If you want to see this in real in-use commercial code, take a look at, say, arena.c from the MPS (which is coincidentally a memory management system).
It's a kind of poor-man's try...finish handler, and gives you something a bit like destructors.
I'm going to sound like a greybeard now, but in my many years of working on other people's C code, lack of clear error paths is often a very serious problem, especially in network code and other unreliable situations.
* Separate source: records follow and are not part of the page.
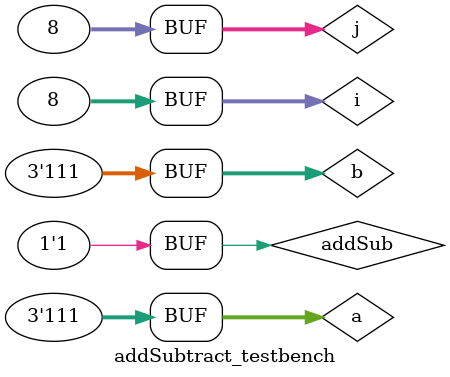
<source format=sv>
`timescale 1ns/10ps

module addSubtract #(parameter WIDTH = 64) (sum, a, b, addSub);
		output logic [WIDTH-1:0] sum;
		input logic [WIDTH-1:0] a, b;
		input logic addSub;
		logic [WIDTH-1:0] cout, cin, nb, bMux;
		
		parameter delay = 0.05;
		
		not #delay (nb[0], b[0]);
		mux2_1 m0 (.out(bMux[0]), .in({nb[0],b[0]}), .sel(addSub));
		fullAdder fA0 (.sum(sum[0]), .cout(cout[0]), .a(a[0]), .b(bMux[0]), .cin(addSub));
		
		genvar i;
		
		generate
			for(i=1; i< WIDTH; i++) begin : eachBit
				not #delay (nb[i], b[i]);
				mux2_1 m (.out(bMux[i]), .in({nb[i],b[i]}), .sel(addSub));
				fullAdder fA (.sum(sum[i]), .cout(cout[i]), .a(a[i]), .b(bMux[i]), .cin(cout[i-1]));
			end
		endgenerate
		
endmodule

module addSubtract_testbench ();
		parameter WIDTH = 3;
		
		logic [WIDTH-1:0] sum, a, b;
		logic finalCout, addSub;
		
		addSubtract #(.WIDTH(WIDTH)) dut (.sum, .a, .b, .addSub);
		
		integer i, j;
		
		initial begin
				for (i=0; i<2**WIDTH; i++) begin
					for (j=0; j<2**WIDTH; j++) begin
						a[WIDTH-1:0] = i; b[WIDTH-1:0] = j; addSub = 0;	#10;
					end
				end
				
				for (i=0; i<2**WIDTH; i++) begin
					for (j=0; j<2**WIDTH; j++) begin
						a[WIDTH-1:0] = i; b[WIDTH-1:0] = j; addSub = 1;	#10;
					end
				end
		end
endmodule
</source>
Introducing them has occasionally made me quite a bit of consultancy income.
There are plenty of other things to say about your question -- I'm just going to leave it with this pattern in case that's useful.
Very simply, why not have a reference counted implementation, so when you create an object and pass it around you increment and decrement the reference counted number (remember to be atomic if you have more than one thread).
That way, when an object is no longer used (zero references) you can safely delete it, or automatically delete it in the reference count decrement call.
This sounds like a task for a Boehm garbage collector.
Depends on the system of course whether you can or should afford to use it.